1sunfight’s Weblog

October 13, 2008

Noah Webster Honored at Yale University

Filed under: Daily Observations,Uncategorized — Julie P @ 2:02 am
Tags: ,

One of the trivialities of American history that could get lost as time marches on was honored by Yale University. Yale University is honoring Noah Webster, father of the American dictionary.

To be honest, I do not know much about Noah Webster, especially why he choose to write a dictionary including his motives. I do know that after the American Revolution there was a period when the newly founded United States was looking to invent its own culture separate from its former mother country, the United Kingdom. I believe that defining our version of English was one of them and as it turns out I was correct in my assessment of that.

A teacher after the Revolutionary War, Webster believed that Americans should have their own textbooks rather than rely on English books.

Webster’s speller made it easier for children to learn English by spelling words more like they sounded. The French version of words like “centre” became “center,” and he dropped the British “u” in words like colour” and the redundant “k” in musick and other words.
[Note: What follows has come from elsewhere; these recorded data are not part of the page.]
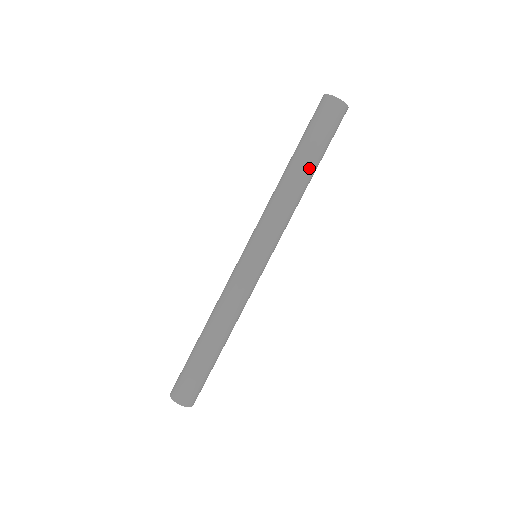
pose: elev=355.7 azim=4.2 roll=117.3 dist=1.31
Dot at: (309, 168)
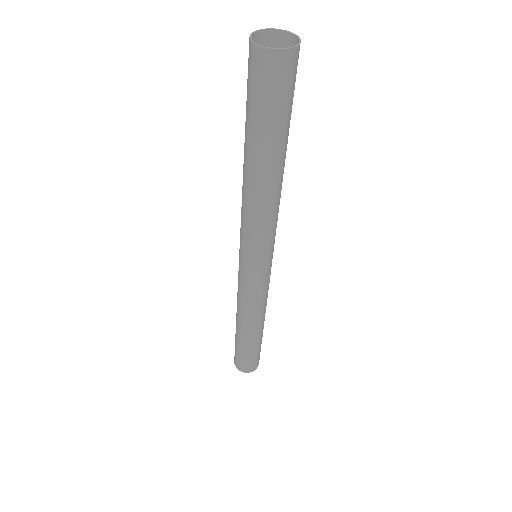
Dot at: (257, 161)
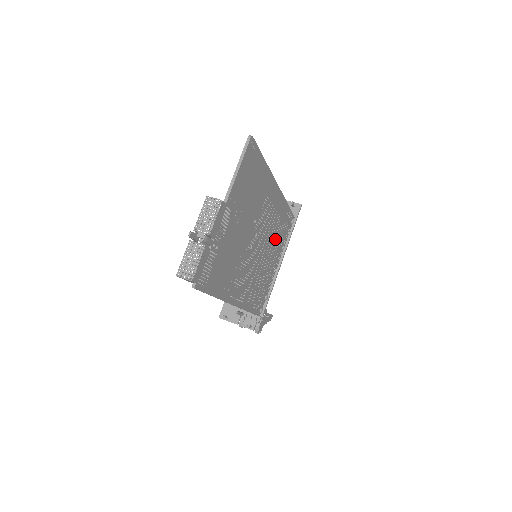
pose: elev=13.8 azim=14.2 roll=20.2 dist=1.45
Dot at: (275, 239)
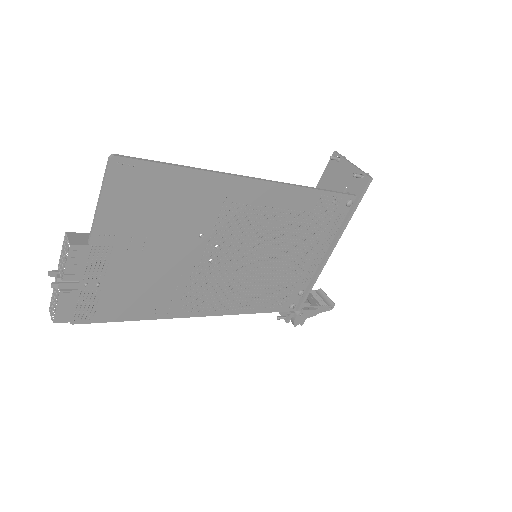
Dot at: (293, 235)
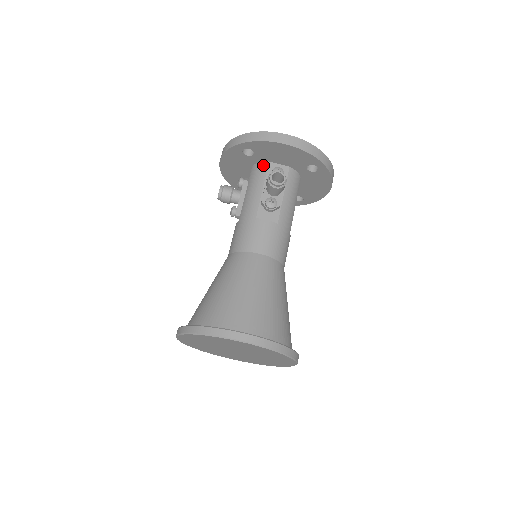
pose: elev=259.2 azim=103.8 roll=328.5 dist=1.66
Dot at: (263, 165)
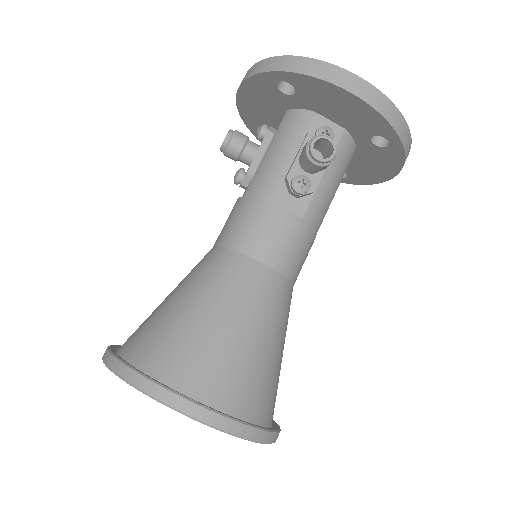
Dot at: (304, 115)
Webster, born in what is now West Hartford, Connecticut, got his first glimpse of George Washington in 1775 when he and other Yale students serenaded the commander in chief on his way to Boston. Webster was later astounded when he heard all the languages spoken by the Continental Army.

“He was the shaper of our language and the shaper of American identity,” said Joshua Kendall, who is working on a biography about Webster. “Webster at last bonded us through our language.”

And now I know why Americans speak and write the we do.